During the hearing in which Grant pleaded guilty, details of the case were made public for the first time. Swainson was kidnapped around 3:45 a.m. on Aug. 18, 2012, while her mother was at work. She struggled with Grant, who entered her home late at night, but he overpowered her, picked her up and brought her back to his home in Elgin. Swainson was bound with duct tape on her face and hands and she suffocated.

Grant was flown to South Carolina from a Kentucky federal prison where he is serving an 18-year sentence on federal ammunition charges when he said he’d show authorities where Swainson’s body was.

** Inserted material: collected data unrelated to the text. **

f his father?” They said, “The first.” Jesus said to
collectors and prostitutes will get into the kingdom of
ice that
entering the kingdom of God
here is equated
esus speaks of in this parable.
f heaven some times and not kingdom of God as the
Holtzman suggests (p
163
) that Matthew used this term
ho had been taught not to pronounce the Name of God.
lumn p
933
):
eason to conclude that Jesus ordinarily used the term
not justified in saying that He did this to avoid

— Amanda Coyne, Editor-in-Chief

Sumter man convicted of arson, killing children

A 53-year-old Sumter man was convicted of two counts of murder and two counts of first-degree arson in a March 2012 apartment fire that killed two children, the Sumter Item reported. Aalyiah Jackson, 10, and her brother Robert, 11, died in the fire.
Timothy D. Dingle received two concurrent life sentences and two concurrent 30-year sentences. More than 10 witnesses were presented to the jury to show that Dingle had intentionally started three separate fires in Elizabeth Young’s Sumter apartment on March 27, 2012. Young’s oldest children, Anastasia and Trymaine Young, as well as other witnesses testified that Dingle repeatedly threatened her the day before the fire.

Dingle was angry that Young had resisted moving herself and her young children in with him and he had a habit of drinking early in the day, witnesses said.

Aalyiah and Robert Jackson were in the apartment when it was set on fire. Elizabeth, Anastasia and Trymaine Young were out of the house for about 30 or 45 minutes before they heard sirens and saw firetrucks heading towards their apartment. Aalyiah and Robert Jackson were taken from the apartment alive, but died four days later in separate hospitals.